_DATA TO PROCESS_
--*--

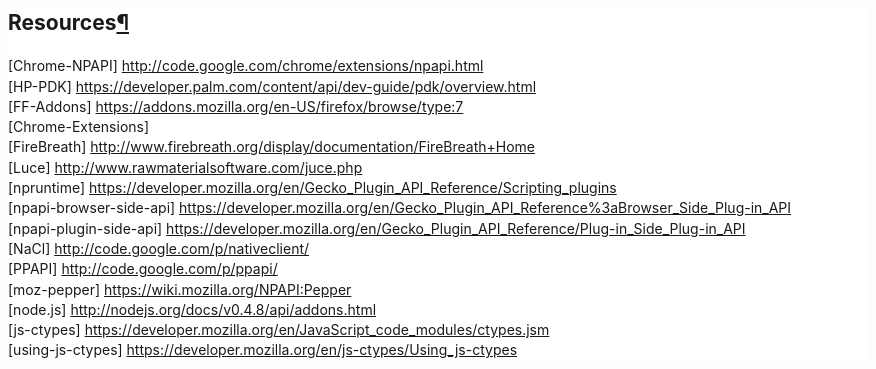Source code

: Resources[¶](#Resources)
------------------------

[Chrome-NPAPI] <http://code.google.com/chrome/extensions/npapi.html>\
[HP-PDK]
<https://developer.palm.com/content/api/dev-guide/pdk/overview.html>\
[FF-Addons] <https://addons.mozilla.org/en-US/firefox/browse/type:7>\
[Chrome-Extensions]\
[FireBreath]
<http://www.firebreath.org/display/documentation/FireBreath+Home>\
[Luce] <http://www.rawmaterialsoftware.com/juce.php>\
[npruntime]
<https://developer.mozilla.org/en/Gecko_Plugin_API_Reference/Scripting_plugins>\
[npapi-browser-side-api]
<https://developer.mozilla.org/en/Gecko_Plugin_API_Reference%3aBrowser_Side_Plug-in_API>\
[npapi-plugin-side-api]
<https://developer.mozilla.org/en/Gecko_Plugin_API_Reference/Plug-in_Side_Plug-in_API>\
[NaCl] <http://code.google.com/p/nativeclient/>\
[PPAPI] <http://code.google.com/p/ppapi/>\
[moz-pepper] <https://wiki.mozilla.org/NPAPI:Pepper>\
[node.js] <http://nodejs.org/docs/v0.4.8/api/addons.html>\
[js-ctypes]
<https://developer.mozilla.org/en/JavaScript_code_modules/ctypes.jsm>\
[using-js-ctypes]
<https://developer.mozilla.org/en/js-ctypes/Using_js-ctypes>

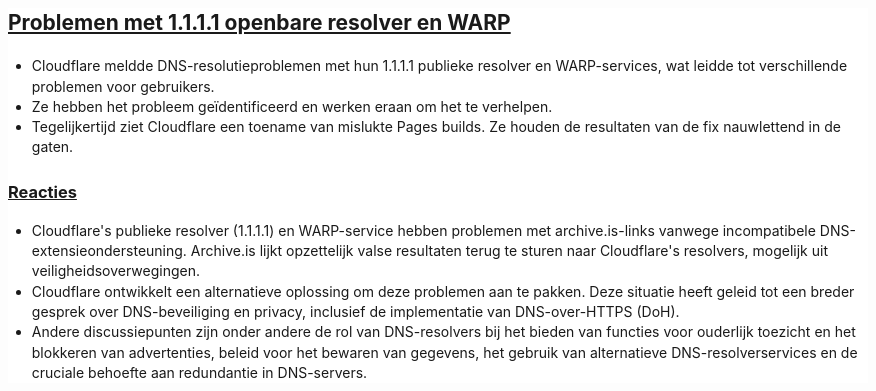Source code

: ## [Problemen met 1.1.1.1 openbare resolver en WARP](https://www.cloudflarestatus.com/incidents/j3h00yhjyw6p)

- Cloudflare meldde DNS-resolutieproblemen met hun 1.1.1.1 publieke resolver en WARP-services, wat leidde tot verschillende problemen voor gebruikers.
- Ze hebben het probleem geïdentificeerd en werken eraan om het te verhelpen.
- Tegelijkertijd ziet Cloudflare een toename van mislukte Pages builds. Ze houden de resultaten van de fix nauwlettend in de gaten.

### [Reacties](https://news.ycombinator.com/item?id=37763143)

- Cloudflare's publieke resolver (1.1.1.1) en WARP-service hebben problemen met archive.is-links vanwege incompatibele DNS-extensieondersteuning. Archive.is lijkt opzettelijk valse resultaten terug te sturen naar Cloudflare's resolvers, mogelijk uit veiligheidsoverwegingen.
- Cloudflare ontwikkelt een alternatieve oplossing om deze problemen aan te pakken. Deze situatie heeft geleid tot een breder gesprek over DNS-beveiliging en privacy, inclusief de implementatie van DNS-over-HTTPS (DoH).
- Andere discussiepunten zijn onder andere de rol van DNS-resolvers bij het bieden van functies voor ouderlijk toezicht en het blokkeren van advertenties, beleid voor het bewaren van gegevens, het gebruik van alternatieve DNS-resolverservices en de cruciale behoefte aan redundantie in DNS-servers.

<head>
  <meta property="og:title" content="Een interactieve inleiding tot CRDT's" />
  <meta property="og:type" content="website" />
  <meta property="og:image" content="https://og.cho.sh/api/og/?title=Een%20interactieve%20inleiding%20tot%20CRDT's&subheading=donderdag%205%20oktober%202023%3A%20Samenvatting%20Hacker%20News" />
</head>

--*--

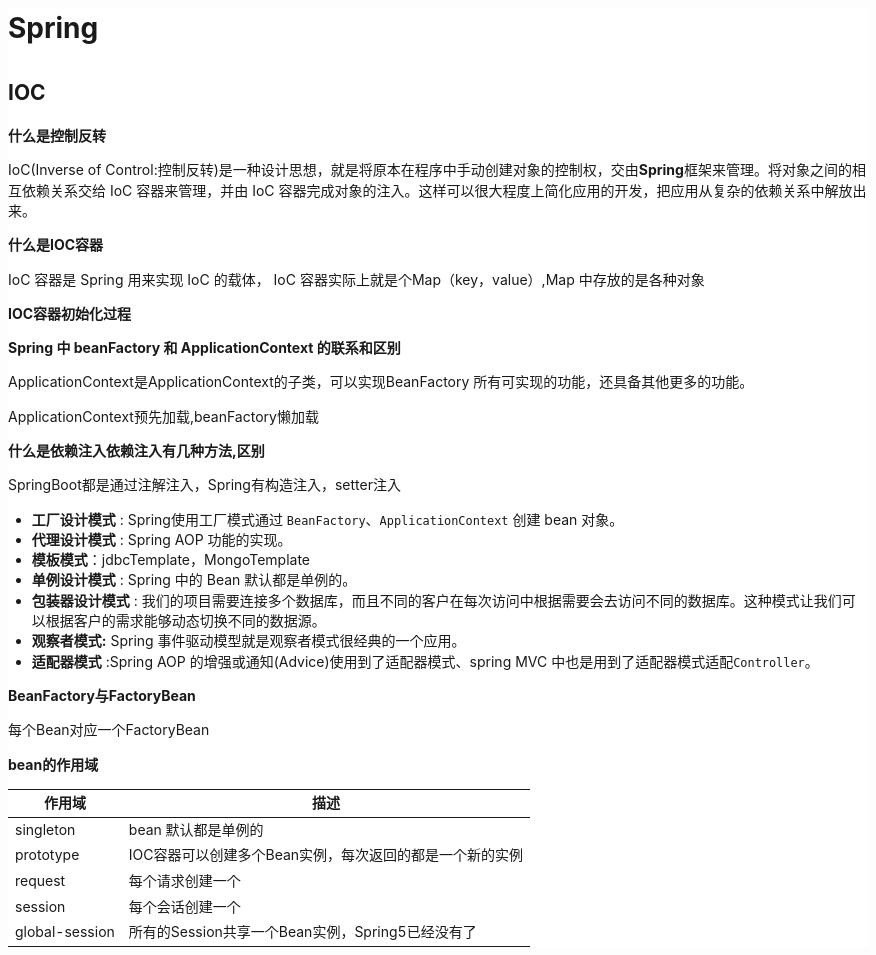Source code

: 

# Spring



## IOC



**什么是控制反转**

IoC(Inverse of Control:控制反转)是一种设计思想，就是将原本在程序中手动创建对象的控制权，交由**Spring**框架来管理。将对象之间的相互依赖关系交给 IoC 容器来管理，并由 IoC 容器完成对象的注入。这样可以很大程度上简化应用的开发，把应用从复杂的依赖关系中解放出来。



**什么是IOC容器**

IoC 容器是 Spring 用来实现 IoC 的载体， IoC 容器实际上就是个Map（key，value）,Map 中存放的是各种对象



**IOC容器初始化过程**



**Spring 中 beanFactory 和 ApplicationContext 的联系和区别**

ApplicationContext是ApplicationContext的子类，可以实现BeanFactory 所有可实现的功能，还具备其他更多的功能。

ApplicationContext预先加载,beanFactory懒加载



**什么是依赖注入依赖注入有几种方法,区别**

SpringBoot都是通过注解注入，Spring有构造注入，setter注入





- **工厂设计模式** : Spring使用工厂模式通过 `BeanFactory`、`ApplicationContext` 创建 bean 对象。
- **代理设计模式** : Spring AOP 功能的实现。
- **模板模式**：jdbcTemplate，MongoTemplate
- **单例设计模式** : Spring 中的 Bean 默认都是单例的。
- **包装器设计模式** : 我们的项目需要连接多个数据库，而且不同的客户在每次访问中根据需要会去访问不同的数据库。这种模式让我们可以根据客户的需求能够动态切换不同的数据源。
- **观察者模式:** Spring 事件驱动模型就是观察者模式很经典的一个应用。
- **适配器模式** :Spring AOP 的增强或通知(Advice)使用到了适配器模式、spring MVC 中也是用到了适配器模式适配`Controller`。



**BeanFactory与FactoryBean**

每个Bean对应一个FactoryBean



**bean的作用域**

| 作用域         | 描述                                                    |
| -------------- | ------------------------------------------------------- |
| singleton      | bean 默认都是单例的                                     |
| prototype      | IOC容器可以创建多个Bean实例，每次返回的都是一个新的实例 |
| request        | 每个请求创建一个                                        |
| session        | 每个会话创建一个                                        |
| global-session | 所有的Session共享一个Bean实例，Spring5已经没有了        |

--*--

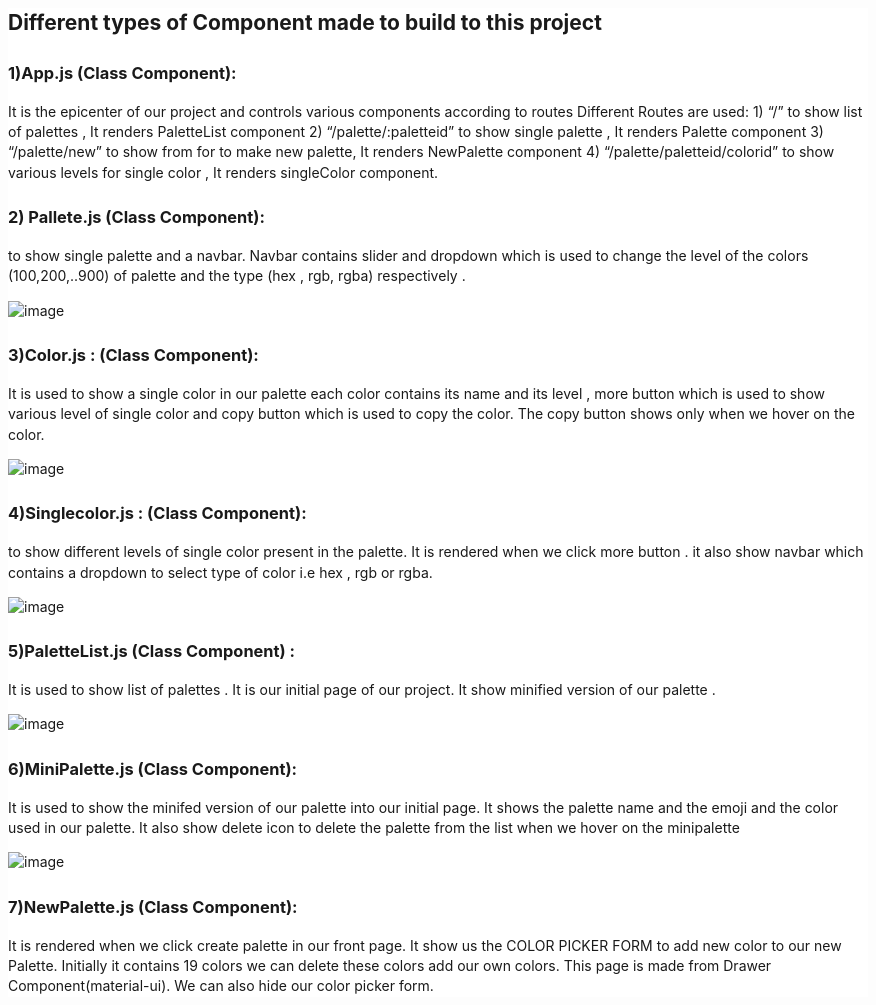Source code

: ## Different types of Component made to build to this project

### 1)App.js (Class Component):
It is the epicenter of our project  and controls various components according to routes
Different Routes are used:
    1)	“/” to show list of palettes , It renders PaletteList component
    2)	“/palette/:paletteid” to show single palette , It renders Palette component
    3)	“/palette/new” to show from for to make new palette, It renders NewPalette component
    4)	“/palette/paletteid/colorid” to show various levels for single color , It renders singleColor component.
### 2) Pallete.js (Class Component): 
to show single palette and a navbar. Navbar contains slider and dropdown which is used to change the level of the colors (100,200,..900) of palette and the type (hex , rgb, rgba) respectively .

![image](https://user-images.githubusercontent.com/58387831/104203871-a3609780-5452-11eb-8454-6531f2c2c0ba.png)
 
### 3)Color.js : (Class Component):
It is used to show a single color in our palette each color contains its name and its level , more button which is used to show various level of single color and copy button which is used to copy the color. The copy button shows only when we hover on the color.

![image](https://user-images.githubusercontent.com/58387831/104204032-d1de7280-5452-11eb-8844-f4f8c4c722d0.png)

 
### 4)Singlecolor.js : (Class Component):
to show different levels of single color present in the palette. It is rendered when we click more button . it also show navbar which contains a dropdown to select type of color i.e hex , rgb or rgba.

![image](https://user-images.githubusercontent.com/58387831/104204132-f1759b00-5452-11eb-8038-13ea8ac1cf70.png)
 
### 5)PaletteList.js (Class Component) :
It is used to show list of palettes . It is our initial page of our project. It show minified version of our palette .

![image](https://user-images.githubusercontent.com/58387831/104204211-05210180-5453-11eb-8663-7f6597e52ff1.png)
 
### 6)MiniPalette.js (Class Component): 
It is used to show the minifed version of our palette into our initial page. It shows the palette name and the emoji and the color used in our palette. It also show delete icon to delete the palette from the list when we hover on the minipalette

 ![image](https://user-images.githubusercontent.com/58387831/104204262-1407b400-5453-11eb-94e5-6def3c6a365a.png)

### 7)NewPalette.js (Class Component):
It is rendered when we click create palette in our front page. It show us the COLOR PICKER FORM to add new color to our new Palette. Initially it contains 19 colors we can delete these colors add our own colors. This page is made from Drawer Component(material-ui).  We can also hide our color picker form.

--*--

_PROBLEM REQUIREMENTS_
Which lines in the rows above contain the string "paletteid"? Return each of them in full, matching case exactly.

_REPLY_
    2)	“/palette/:paletteid” to show single palette , It renders Palette component
    4)	“/palette/paletteid/colorid” to show various levels for single color , It renders singleColor component.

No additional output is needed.